We also have worldly barriers that prevent God’s love from reaching us as quickly as it should. We live in a capitalistic society. Many of the people in this world require only one thing to be, in their minds, happy. Money. The almighty dollar. While it is nice to have enough to get by, many of us take it to the extreme. We feel that getting money is the only way to fill the voids in our life. We have to have the newest electronics, the flashiest car, and the nicest clothes. Without it, we feel like less of a person in the grand scheme of life. We shun friends, family, and God as we strive to make a little more in our pay check than the next person. We become lost when we place the love of our worldly above all else.

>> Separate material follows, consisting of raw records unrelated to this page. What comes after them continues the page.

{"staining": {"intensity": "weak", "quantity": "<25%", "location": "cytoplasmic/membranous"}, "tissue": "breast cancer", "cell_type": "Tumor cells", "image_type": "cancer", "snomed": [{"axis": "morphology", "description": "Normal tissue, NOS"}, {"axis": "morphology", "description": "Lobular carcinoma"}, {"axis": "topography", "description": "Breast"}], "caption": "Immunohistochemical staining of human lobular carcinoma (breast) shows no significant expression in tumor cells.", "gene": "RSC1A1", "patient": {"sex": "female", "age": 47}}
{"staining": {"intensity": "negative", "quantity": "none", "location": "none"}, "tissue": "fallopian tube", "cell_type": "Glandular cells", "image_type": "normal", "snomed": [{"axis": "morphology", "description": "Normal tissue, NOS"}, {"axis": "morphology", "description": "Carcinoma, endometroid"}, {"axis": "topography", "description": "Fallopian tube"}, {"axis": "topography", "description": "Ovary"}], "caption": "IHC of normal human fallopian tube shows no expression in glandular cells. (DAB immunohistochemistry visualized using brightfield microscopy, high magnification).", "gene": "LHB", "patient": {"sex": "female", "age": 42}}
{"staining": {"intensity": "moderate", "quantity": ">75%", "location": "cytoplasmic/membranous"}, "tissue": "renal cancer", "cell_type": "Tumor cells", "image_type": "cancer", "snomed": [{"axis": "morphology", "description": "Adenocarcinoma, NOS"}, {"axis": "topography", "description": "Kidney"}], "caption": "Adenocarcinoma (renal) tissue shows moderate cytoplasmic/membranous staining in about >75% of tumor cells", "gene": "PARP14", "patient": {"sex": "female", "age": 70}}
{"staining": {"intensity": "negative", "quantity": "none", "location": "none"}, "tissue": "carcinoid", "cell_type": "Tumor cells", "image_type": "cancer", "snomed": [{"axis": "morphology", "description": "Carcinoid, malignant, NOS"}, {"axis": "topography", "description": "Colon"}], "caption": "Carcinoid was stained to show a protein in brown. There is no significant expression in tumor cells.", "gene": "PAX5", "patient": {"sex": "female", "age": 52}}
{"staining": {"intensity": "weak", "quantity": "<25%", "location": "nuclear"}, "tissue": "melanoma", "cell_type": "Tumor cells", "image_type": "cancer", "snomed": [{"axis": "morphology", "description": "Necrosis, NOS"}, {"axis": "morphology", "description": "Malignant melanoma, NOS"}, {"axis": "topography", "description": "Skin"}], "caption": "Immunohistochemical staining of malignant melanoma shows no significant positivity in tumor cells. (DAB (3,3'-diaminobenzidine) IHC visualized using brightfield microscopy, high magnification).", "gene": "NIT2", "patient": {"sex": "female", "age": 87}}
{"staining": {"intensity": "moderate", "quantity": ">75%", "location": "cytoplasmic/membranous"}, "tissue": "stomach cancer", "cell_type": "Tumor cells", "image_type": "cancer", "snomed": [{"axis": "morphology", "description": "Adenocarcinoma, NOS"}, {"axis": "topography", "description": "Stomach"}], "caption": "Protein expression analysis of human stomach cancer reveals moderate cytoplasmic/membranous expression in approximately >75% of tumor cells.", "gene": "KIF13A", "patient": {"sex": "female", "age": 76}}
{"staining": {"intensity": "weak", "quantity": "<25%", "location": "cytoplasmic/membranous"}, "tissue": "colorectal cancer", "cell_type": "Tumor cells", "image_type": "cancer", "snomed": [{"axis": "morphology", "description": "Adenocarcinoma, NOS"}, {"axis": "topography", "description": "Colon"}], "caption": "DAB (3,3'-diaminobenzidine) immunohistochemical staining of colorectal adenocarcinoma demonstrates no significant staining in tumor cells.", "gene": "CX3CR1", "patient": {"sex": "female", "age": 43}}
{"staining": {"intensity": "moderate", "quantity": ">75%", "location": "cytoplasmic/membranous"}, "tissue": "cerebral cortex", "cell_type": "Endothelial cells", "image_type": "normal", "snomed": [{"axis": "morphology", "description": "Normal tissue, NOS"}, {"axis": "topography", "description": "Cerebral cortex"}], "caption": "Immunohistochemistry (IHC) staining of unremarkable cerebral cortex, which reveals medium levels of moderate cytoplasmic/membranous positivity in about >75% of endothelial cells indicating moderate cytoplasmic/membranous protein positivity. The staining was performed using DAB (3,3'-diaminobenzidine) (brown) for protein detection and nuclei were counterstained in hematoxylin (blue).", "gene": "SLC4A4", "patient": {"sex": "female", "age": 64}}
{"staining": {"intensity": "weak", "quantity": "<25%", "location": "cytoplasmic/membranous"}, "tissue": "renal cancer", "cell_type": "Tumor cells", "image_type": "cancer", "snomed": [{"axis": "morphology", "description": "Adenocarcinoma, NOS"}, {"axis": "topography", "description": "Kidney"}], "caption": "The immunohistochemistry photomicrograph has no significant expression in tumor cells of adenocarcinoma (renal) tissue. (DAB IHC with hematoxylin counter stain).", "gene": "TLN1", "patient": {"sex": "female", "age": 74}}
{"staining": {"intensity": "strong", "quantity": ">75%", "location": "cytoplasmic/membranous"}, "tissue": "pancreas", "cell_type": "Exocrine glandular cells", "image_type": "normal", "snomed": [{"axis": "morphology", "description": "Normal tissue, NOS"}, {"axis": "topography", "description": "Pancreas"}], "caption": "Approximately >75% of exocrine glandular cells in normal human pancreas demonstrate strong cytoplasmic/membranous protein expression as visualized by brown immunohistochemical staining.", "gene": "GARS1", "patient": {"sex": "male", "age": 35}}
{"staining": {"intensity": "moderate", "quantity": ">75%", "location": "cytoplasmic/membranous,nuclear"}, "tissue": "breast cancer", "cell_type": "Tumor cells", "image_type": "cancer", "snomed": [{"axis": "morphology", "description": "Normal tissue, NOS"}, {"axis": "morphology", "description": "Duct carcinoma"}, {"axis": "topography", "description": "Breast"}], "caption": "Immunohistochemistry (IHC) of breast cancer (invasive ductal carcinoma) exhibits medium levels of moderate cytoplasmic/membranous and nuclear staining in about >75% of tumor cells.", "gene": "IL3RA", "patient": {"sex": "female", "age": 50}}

Now, we’ve talked a good bit about why we become lost, but there is good news. Even though we place barriers, God’s love will always try to reach us. What we need to realize that even though it hits some snags along the way, God’s love will constantly flow from God’s self to us here in the world. It will try to reach us, but we do have to try and meet it half way. Even though it is hard, we must realize that the end of a part of our life is not the end of all of it. Also, we must realize that this world is fleeting. We cannot shun our responsibility to our world and all it’s peoples because we wish to have it a little better than the next person. If we constantly look to keep up with the Jones’, we miss what is passing us buy, which is the essence of God’s love. The world’s barriers will get in the way, but God’s love will try and get by them. If we help it out a bit, then it will get there faster.
When a river begins at the top of a mountain, it has one purpose, to reach the ocean at the bottom. Along the way, it gets slowed by the trees and rocks that block its path. But, the river’s flow will smooth and erode the rocks to dust. It will push the trees that cross the path out of the way. The natural barriers will all succumb to the flow of God’s love. The dams that we put up in our quest for worldly significance will fall, just as long as we leave some pathways in our hearts for that river to flow. In the end, God’s love will prevail…it will never stop trying to get to us. We will all have many times where we are the lost coin. We will see many days that we are the lost sheep. We will always be searched for by God, no matter what. The river will reach us, and it’s up to us to try and make the flow come to us as easily as possible.